*** Working data Section Begins ***

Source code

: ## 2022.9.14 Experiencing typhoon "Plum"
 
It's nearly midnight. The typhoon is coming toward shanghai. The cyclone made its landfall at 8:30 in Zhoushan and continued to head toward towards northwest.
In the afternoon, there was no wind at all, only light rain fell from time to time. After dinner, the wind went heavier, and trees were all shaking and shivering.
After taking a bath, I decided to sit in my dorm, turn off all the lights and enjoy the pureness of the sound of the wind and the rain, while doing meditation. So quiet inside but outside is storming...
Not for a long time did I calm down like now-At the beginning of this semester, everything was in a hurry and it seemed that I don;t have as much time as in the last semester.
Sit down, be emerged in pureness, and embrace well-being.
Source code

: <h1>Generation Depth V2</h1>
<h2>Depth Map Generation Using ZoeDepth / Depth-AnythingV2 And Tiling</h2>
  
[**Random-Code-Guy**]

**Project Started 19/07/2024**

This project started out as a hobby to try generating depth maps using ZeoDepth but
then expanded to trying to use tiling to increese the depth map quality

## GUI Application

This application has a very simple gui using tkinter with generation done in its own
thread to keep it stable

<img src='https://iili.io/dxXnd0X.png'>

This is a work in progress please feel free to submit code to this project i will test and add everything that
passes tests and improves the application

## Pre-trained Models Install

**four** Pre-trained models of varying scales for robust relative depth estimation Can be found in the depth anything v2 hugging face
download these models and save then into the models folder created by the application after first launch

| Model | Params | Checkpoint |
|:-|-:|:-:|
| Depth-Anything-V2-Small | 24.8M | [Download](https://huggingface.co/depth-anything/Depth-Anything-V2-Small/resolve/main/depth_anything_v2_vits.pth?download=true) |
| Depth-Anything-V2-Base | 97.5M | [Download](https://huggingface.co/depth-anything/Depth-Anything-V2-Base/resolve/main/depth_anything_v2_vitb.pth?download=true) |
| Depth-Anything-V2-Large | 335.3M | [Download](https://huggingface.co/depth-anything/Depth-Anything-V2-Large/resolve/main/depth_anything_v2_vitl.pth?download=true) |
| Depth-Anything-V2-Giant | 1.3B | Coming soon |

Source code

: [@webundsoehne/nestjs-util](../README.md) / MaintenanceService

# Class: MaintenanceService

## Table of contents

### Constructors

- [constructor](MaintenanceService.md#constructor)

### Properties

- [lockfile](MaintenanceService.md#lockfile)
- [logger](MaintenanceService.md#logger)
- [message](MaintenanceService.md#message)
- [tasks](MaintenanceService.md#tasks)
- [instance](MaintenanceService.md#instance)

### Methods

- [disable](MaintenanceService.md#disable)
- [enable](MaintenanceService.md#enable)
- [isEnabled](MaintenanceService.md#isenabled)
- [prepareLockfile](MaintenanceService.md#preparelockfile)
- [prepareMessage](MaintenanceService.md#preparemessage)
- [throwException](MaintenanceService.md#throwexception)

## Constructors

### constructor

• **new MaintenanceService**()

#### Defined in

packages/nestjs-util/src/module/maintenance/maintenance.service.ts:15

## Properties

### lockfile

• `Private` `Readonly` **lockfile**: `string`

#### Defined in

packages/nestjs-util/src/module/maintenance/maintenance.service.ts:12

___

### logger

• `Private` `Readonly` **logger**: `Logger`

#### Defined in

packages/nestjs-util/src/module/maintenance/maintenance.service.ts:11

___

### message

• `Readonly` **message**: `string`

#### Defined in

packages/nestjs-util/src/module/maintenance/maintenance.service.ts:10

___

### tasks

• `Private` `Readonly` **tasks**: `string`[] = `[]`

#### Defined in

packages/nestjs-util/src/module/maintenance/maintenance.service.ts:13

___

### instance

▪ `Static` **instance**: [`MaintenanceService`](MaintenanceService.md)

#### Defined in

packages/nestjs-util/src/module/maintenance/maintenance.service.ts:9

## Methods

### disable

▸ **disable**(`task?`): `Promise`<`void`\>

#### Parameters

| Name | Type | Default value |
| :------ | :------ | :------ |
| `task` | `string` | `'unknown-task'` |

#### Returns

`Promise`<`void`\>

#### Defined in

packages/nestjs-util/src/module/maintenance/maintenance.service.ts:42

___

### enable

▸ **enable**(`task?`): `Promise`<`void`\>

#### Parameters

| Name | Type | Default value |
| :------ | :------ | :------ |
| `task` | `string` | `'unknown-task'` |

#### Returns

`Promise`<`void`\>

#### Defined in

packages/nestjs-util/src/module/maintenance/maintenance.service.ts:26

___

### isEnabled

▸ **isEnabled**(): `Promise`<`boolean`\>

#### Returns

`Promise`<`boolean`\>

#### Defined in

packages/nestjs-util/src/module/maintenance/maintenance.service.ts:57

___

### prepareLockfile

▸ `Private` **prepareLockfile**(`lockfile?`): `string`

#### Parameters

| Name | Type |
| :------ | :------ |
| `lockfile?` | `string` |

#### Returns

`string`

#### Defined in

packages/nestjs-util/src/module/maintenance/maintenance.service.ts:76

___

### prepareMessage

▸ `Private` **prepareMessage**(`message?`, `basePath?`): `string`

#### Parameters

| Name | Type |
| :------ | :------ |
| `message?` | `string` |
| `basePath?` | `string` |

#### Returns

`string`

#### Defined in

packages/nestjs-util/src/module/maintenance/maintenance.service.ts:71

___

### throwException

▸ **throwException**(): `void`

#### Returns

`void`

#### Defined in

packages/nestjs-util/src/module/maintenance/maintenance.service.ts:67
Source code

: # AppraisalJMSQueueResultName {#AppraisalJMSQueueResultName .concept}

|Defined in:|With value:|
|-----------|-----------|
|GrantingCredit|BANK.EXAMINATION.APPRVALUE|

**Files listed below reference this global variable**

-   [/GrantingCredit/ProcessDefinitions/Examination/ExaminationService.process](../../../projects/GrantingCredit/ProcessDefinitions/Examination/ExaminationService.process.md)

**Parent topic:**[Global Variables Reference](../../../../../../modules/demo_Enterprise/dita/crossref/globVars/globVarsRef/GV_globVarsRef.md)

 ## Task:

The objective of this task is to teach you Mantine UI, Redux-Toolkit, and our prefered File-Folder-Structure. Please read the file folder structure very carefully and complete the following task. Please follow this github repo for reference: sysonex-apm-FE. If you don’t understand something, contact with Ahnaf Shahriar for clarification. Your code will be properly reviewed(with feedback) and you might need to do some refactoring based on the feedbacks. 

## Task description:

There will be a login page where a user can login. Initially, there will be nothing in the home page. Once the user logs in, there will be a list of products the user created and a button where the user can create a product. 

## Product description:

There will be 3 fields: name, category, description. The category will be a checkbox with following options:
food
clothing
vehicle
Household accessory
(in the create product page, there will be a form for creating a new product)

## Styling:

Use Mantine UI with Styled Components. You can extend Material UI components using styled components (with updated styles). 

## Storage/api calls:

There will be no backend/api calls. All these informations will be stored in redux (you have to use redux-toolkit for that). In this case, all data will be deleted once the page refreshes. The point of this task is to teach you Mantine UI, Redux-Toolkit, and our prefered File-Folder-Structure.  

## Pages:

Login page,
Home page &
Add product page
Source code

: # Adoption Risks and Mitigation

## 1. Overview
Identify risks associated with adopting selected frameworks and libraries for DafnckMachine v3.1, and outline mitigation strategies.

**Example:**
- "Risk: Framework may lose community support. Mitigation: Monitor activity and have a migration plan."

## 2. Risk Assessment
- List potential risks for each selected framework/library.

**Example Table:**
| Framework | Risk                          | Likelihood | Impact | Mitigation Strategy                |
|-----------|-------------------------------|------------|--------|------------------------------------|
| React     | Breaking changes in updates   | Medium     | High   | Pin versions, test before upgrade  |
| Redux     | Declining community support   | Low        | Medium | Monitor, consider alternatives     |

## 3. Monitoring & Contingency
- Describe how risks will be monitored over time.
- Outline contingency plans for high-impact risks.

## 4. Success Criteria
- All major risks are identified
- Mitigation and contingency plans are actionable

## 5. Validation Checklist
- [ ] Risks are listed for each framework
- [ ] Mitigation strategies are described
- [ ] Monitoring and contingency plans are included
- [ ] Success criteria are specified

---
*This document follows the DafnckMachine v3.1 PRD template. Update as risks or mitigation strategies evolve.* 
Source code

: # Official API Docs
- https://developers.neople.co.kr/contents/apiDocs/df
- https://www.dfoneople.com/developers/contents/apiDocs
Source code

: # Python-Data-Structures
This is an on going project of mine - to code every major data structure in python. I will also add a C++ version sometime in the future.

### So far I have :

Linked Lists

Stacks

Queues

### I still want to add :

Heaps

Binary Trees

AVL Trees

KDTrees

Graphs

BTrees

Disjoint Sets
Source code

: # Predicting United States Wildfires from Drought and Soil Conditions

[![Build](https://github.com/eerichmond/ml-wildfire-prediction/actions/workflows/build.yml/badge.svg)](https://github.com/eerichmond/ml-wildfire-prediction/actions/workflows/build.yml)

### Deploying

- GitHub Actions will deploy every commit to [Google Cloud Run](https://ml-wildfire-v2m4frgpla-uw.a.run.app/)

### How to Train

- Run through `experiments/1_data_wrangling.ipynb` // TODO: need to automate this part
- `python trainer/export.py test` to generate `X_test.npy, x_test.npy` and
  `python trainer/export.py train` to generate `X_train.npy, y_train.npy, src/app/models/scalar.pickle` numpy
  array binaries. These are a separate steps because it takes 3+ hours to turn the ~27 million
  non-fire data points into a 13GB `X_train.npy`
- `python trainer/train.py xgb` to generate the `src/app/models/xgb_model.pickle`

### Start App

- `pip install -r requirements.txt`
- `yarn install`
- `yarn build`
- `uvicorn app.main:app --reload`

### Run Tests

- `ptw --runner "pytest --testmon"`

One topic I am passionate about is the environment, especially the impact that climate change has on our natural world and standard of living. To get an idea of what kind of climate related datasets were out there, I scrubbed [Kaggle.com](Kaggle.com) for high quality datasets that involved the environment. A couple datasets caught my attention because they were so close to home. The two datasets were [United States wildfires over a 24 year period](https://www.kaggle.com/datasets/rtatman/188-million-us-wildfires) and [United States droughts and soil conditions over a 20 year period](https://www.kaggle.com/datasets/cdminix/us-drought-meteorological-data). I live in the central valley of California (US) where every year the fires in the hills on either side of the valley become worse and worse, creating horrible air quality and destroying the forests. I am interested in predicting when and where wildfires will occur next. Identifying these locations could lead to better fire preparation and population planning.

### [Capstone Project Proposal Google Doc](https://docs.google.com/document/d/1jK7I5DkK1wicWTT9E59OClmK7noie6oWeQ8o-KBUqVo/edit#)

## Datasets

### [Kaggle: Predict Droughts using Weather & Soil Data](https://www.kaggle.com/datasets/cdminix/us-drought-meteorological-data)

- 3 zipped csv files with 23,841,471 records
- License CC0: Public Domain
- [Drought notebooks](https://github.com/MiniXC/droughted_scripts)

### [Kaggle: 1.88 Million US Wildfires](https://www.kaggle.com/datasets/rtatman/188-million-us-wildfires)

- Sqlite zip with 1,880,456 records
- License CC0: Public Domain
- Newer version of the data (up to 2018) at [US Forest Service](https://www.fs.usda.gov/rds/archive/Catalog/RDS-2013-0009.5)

*** Working data Section Ends ***

Could you reproduce the rows above from the first line up to and including the line containing "## 2022.9.14 Experiencing", with nothing changed?

Source code

: ## 2022.9.14 Experiencing typhoon "Plum"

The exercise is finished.